===== Material to process

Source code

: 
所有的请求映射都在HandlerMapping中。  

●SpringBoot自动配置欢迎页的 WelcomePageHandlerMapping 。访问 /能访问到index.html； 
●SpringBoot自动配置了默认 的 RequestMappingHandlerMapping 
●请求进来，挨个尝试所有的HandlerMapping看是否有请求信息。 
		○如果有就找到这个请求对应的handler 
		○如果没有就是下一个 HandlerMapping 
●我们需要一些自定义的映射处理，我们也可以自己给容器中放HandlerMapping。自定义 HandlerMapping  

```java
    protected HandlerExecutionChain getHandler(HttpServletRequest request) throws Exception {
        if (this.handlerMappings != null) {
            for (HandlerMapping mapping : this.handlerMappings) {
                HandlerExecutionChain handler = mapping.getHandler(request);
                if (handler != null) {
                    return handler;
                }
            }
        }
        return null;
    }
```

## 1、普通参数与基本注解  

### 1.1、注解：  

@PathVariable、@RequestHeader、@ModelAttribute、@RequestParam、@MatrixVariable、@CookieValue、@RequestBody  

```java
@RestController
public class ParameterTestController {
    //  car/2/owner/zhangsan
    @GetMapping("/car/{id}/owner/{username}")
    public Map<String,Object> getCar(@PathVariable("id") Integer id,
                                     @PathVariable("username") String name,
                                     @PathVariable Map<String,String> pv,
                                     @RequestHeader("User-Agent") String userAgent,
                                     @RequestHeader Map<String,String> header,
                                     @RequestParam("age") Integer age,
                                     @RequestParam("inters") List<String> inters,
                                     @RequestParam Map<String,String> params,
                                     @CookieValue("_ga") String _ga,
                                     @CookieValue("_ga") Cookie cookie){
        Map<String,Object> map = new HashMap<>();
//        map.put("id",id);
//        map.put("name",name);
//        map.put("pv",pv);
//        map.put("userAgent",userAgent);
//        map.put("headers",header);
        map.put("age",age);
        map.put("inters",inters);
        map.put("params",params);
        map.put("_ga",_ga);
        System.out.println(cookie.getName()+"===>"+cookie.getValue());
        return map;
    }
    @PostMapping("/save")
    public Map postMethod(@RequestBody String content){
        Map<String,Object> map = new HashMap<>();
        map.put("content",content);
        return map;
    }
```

==========

Task requirements -> What is needed is an exact copy of every entry.

Solution for this problem ->
Source code

: 
所有的请求映射都在HandlerMapping中。  

●SpringBoot自动配置欢迎页的 WelcomePageHandlerMapping 。访问 /能访问到index.html； 
●SpringBoot自动配置了默认 的 RequestMappingHandlerMapping 
●请求进来，挨个尝试所有的HandlerMapping看是否有请求信息。 
		○如果有就找到这个请求对应的handler 
		○如果没有就是下一个 HandlerMapping 
●我们需要一些自定义的映射处理，我们也可以自己给容器中放HandlerMapping。自定义 HandlerMapping  

```java
    protected HandlerExecutionChain getHandler(HttpServletRequest request) throws Exception {
        if (this.handlerMappings != null) {
            for (HandlerMapping mapping : this.handlerMappings) {
                HandlerExecutionChain handler = mapping.getHandler(request);
                if (handler != null) {
                    return handler;
                }
            }
        }
        return null;
    }
```

## 1、普通参数与基本注解  

### 1.1、注解：  

@PathVariable、@RequestHeader、@ModelAttribute、@RequestParam、@MatrixVariable、@CookieValue、@RequestBody  

```java
@RestController
public class ParameterTestController {
    //  car/2/owner/zhangsan
    @GetMapping("/car/{id}/owner/{username}")
    public Map<String,Object> getCar(@PathVariable("id") Integer id,
                                     @PathVariable("username") String name,
                                     @PathVariable Map<String,String> pv,
                                     @RequestHeader("User-Agent") String userAgent,
                                     @RequestHeader Map<String,String> header,
                                     @RequestParam("age") Integer age,
                                     @RequestParam("inters") List<String> inters,
                                     @RequestParam Map<String,String> params,
                                     @CookieValue("_ga") String _ga,
                                     @CookieValue("_ga") Cookie cookie){
        Map<String,Object> map = new HashMap<>();
//        map.put("id",id);
//        map.put("name",name);
//        map.put("pv",pv);
//        map.put("userAgent",userAgent);
//        map.put("headers",header);
        map.put("age",age);
        map.put("inters",inters);
        map.put("params",params);
        map.put("_ga",_ga);
        System.out.println(cookie.getName()+"===>"+cookie.getValue());
        return map;
    }
    @PostMapping("/save")
    public Map postMethod(@RequestBody String content){
        Map<String,Object> map = new HashMap<>();
        map.put("content",content);
        return map;
    }
```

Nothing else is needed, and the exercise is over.